Continue the news article about Romania's wage and pension cuts, picking up right after its final sentence.

(Document text):
########

Speaking one day after his cabinet survived a no confidence vote over the cuts, needed to cap the budget deficit at 6.8 percent of GDP this year, Vlădescu said financing the deficit at his level was not a concern.
"Just as I was convinced the confidence motion will not be successful, I believe in the same way that the Constitutional. Court will not declare the law on wages and pensions reductions unconstitutional," Vlădescu told Reuters.
"Within a budget deficit of 6.8 percent of GDP I am not worried about financing this year. Question marks arise for a deficit above this level."
The failure of the motion in parliament boosted the European Union state's currency and stocks and lowered the cost of insuring its debt because it clears the way for a vital 20 billion euros IMF-led aid deal to continue.
The proposed cuts of 25 percent in public sector wages and 15 percent in pensions this year must now pass a challenge at the constitutional court filed by the leftist opposition.
The International Monetary Fund requires the measures to overcome this stage before releasing the latest 2 billion euro tranche of IMF and European Commission aid.
When enforced, the reductions will buy Romania time to reform its sprawling, highly-unionised public sector and Vlădescu said the first measures will be enacted as early as July.
"From July we will have to take measures to lower spending, including measures to lower the number of employees," he said.
Romania has pledged to the IMF that it will cut the number of state employees by 70,000 to 1.29 million by next year, and Vlădescu has said each ministry will decide how to enforce the layoffs individually.
Vlădescu said a stabilisation of leu currency debt yields at current levels was what the ministry would want and that falling inflows of foreign direct investment were a concern.

########

(Material supplied):
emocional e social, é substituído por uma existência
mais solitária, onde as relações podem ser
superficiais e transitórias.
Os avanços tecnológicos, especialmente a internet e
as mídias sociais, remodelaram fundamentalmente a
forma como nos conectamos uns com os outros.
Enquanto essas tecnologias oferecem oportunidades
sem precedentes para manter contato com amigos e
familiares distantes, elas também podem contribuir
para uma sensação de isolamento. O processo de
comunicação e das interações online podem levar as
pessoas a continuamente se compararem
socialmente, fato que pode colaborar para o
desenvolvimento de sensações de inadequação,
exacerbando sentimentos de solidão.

########

(Expected output):
Investors are nervous about the debt and deficit position of emerging European economies like Romania after Hungarian assets slumped in early June on comments from officials that it might suffer a crisis similar to Greece's.
Uncertainty over the cabinet's ability to enforce austerity measures cuts has put upward pressure on yields and the ministry has rejected all bids at four tenders so far since May 6.
Markets are now eyeing a 5-year paper auction on Thursday.
"I think a stabilisation of (domestic) debt yields at current levels is what we would want at present," Vlădescu said. Yields have fallen sharply in the first quarter of this year not far above the central bank's key rate of 6.25 percent from levels of 10 percent in December, but analysts said they were now spiking at above 7 percent.
Analysts have said pressure on debt costs should abate once the cuts clear legal challenges, but that the ministry's large funding needs and more cautious investors in the wake of Greece's debt woes might kindle further tension.
Vlădescu said the Constitutional Court's ruling is expected by June 24, and if favourable it will give the go ahead for IMF funds in July.
Meanwhile, the funds expected from the European Commission could arrive only in September, due to lengthier procedures.